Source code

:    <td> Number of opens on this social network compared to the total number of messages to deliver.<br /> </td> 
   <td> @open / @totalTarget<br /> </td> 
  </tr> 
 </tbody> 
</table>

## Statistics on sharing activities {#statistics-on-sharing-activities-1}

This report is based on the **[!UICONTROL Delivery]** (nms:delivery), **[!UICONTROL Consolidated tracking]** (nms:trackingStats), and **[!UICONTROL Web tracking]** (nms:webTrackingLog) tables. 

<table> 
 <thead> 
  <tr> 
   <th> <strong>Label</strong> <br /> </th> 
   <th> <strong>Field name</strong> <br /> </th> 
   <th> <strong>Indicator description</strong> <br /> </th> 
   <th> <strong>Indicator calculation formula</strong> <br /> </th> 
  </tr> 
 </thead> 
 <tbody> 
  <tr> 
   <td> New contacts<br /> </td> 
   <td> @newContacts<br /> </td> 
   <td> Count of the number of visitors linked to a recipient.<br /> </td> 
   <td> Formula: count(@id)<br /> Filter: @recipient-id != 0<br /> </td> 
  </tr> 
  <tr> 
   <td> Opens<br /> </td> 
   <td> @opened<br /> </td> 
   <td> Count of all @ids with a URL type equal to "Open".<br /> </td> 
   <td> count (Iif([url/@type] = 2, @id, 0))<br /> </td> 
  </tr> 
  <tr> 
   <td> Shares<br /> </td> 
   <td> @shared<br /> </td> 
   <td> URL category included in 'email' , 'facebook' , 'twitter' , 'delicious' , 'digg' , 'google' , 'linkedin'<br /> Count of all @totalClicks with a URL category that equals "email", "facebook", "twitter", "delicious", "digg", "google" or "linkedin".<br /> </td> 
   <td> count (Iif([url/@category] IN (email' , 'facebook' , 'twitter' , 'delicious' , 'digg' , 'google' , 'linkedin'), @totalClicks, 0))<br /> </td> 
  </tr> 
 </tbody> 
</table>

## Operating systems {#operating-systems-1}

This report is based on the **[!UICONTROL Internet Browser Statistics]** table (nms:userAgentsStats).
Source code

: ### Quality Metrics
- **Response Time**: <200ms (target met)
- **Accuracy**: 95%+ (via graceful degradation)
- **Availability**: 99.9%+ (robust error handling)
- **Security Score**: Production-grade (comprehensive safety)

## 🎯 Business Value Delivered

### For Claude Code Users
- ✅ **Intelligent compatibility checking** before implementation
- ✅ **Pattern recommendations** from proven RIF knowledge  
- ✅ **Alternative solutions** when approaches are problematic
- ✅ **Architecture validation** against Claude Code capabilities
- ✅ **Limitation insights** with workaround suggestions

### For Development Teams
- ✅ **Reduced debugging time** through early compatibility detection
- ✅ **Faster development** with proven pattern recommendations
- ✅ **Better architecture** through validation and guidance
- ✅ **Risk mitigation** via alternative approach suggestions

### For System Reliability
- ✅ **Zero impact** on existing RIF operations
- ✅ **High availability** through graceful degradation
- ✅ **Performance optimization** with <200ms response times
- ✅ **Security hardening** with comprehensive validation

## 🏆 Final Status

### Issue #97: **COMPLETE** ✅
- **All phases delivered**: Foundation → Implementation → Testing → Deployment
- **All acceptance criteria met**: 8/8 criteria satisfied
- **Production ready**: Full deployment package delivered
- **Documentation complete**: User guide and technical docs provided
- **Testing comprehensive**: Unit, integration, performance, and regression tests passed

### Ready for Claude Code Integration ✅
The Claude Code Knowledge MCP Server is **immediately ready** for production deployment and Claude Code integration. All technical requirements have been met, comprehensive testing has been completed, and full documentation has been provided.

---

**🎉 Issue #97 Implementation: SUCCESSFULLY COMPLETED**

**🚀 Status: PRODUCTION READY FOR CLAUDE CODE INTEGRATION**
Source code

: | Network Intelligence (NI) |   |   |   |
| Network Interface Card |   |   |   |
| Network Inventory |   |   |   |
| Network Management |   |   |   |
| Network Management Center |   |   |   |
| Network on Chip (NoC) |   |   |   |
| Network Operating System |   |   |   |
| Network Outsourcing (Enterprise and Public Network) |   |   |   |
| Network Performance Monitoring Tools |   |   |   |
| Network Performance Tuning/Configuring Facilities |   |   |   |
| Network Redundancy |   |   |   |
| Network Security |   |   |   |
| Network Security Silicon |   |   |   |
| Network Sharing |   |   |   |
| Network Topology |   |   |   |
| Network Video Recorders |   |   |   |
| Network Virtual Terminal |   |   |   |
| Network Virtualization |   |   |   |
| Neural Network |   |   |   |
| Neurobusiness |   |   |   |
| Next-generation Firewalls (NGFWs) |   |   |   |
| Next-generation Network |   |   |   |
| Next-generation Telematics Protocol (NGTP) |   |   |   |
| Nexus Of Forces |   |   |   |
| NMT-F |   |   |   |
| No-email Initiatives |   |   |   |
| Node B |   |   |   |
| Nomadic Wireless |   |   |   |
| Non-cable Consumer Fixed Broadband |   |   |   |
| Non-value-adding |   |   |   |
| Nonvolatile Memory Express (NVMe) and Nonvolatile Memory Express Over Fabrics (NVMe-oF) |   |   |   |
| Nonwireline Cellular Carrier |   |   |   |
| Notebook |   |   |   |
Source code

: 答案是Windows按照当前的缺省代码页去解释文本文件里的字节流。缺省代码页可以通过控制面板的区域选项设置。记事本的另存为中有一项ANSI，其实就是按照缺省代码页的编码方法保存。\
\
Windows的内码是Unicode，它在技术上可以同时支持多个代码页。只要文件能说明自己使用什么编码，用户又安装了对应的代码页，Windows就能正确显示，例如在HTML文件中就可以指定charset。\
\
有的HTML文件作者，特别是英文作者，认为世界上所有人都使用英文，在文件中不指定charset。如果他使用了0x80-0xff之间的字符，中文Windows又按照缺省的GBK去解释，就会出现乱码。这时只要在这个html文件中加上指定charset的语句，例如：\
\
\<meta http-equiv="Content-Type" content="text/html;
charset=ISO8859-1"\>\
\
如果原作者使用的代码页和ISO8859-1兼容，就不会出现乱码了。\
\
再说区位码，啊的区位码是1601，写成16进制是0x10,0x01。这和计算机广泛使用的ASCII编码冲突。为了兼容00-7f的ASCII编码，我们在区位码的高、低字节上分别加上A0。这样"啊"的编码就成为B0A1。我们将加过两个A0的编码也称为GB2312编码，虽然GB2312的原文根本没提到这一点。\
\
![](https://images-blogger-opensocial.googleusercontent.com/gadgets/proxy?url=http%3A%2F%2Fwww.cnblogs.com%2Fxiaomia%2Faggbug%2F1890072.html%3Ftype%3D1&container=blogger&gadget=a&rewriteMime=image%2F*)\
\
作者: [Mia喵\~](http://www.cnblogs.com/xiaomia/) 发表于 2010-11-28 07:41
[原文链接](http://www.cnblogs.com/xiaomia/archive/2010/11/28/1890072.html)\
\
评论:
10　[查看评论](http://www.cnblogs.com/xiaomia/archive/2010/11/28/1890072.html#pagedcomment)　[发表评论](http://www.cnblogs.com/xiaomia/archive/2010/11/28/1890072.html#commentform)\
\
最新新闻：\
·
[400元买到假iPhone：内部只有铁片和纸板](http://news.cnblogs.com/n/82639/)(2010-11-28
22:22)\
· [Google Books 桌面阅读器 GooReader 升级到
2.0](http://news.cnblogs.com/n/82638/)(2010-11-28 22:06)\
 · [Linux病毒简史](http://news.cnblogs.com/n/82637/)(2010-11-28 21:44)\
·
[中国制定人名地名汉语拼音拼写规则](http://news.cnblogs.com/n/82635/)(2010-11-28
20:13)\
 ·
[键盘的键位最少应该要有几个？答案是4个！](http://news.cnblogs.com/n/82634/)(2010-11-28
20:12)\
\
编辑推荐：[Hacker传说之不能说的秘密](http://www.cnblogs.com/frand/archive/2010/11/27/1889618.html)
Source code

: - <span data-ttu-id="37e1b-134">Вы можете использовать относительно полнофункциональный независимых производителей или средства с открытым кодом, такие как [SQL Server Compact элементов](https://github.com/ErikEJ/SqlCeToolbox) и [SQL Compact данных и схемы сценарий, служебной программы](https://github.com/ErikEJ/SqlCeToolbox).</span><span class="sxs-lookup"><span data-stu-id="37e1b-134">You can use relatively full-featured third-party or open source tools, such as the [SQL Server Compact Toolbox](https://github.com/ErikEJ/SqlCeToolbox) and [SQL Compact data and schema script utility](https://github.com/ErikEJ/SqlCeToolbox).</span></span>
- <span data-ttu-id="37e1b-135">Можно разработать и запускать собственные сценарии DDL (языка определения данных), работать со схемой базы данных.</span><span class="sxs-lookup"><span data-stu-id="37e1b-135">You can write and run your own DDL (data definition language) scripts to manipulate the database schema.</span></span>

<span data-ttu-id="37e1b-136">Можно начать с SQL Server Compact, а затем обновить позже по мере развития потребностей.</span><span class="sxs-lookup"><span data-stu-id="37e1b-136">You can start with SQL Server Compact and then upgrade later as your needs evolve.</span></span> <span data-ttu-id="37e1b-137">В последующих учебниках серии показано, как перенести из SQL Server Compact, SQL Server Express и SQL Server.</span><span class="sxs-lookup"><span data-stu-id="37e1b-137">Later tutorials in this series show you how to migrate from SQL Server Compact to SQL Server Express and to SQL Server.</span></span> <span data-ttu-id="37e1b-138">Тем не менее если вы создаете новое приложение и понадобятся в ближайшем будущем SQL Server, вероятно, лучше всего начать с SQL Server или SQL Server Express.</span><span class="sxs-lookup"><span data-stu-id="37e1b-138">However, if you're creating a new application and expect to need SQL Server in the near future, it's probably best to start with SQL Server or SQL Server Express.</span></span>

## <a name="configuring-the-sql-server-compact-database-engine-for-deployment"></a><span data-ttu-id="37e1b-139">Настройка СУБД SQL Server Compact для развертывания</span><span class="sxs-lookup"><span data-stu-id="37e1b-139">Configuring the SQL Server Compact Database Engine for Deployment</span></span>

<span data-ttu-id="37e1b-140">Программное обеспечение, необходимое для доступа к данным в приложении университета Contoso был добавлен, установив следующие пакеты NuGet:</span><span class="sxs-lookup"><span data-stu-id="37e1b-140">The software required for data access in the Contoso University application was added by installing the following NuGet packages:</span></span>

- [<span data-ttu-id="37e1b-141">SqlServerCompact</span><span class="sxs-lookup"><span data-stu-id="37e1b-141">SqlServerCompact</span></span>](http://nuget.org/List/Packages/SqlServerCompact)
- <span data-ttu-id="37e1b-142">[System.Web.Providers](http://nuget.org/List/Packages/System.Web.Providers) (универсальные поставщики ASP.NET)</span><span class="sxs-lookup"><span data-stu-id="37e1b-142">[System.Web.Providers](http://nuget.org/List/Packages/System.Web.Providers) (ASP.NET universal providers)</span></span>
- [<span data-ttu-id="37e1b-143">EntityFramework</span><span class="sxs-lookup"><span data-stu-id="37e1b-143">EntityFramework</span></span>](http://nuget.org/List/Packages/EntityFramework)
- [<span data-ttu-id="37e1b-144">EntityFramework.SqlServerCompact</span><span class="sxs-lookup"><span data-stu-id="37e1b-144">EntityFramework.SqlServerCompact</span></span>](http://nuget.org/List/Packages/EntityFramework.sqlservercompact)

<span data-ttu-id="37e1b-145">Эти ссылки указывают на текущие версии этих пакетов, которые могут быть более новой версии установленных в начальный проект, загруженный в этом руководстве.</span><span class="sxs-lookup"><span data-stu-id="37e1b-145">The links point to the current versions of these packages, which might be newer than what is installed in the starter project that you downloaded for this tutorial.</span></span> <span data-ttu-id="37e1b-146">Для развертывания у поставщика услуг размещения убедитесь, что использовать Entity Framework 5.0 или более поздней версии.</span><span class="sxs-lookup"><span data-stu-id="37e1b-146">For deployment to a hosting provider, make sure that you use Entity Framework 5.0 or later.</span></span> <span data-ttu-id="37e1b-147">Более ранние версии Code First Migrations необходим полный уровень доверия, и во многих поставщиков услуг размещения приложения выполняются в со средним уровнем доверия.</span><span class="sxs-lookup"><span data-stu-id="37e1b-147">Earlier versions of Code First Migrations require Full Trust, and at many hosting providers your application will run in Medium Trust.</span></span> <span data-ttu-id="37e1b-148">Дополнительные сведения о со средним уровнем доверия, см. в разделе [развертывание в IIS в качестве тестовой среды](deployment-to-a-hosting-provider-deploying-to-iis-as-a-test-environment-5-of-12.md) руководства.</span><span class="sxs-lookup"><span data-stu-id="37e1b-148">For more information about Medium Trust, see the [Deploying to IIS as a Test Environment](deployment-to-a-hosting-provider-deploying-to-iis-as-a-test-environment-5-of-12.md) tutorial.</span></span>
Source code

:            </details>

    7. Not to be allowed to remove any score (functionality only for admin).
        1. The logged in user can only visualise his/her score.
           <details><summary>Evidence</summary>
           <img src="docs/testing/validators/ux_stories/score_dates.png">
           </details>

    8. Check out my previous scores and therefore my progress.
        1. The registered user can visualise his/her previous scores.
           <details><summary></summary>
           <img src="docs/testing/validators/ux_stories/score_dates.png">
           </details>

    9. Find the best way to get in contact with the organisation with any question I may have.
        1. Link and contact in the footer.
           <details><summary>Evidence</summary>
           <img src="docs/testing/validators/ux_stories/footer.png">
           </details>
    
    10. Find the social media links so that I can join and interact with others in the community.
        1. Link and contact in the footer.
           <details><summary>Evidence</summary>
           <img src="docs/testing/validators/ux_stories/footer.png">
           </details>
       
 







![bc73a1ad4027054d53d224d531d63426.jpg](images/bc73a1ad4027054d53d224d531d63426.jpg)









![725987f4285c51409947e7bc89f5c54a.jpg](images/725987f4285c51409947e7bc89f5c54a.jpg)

Task prompt: Write out, from the lines above, only those from the line with "- ✅ **Security" to the line with "### Ready for Claude Code Integration ✅", exactly as given, including the first and the last.

Answer to the problem:
- ✅ **Security hardening** with comprehensive validation

## 🏆 Final Status

### Issue #97: **COMPLETE** ✅
- **All phases delivered**: Foundation → Implementation → Testing → Deployment
- **All acceptance criteria met**: 8/8 criteria satisfied
- **Production ready**: Full deployment package delivered
- **Documentation complete**: User guide and technical docs provided
- **Testing comprehensive**: Unit, integration, performance, and regression tests passed

### Ready for Claude Code Integration ✅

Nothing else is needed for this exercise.